I did not make the Port Poached Pears with the pork recipe, but you could. This will give you something to do for two hours. Okay, it won't take the full two hours, but either way, here's what you need:

This recipe originally served 8, with each person getting a full pear, but Katherine suggested serving everyone half a pear, and slicing it almost to the end of the skinny part, and fanning it out, so it displays nicely. I'll give you the recipe for 8, but when I did it the first time, I quartered the recipe, and the second time I did some guesstimating. Don't tell Captain America. He doesn't like it when I make stuff up in the kitchen. But there's no raw eggs or meat involved, so it's not like something might end up undercooked.
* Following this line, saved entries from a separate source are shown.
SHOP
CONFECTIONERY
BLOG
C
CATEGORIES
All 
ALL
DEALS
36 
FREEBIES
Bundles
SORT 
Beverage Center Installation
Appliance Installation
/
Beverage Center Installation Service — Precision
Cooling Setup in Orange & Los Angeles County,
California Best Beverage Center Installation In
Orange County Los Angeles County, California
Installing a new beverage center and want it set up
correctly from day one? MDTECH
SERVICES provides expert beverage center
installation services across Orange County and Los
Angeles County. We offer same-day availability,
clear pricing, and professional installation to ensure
So how badly could this really turn out anyway? And you serve it with ice cream, so if you really mess up the pear bit, you'll still have ice cream! Yay!
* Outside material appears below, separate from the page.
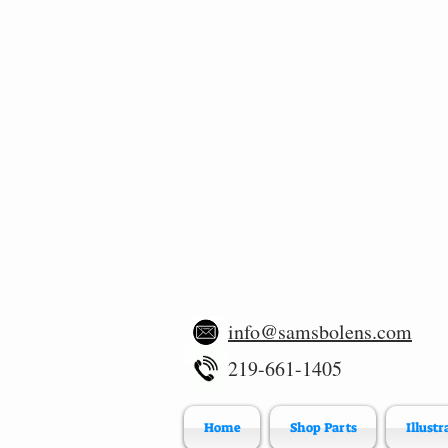
info@samsbolens.com
219-661-1405
Home
Shop Parts
Illustr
Okay, on to the recipe, serving 8, as it was written (well, of course I'm going to editorialize this. This is Virginia's Rants, after all).

You'll need 8 pears, washed, peeled, and cored from the bottom, and a quart (or any amount you want) of vanilla ice cream.

For the poaching fluid, you'll need:

6 c of port. In class we used Quarles Harris, but I couldn't find it so I just used the least expensive port I could find. I figured we we cooking with it, not drinking it. Although Captain America thought he'd try it, and he declared it terrible. I think he may have spit it out. It was that bad. But the dessert was good.
1 c sugar, or to taste (that's all me. I added sugar after the pears are done...in the part below when we're making syrup. Maybe if I had used better port, I wouldn't have needed to add sugar, but I have quite a sweet tooth, so who knows.)
1 c water
1 cinnamon stick (apparently you can't use ground cinnamon, as it will make a slimy mess. I have not tried this out. I don't want a slimy mess for dessert. If you happen to live near a Henry's, in their bulk spices section, you can buy just one cinnamon stick, and it will cost you about $0.15.
1 vanilla bean, split in half lengthwise
4 black peppercorns

In a deep pot, bring all of the poaching fluid ingredients to a boil. Reduce the heat and simmer for 5 minutes, making sure all of the sugar is dissolved.

Bring the poaching fluid to barely a simmer (yes, this is repetitive). Add the pears and cover with an inverted plate to keep them submerged below the surface of the poaching liquid.

Poach for about 15 minutes, or until tender.

Transfer the pears to a platter and cool to room temperature.

Remove spices from the poaching liquid (I can never find my peppercorns, so they just stay in there. It's like a little adventure for whoever gets a bite of one!). Increase the heat of the poaching fluid and boil it until it is reduced to a light syrup consistency. This is actually what the directions say, including parentheses: (This takes approximately 30 minutes, and it is totally worth it!)

Cool syrup to room temperature.

Cut the pears in half and fan them on dessert plates. Serve with a scoop of ice cream, and drizzle some of the port sauce. Try not to lick the pot in front of any guests!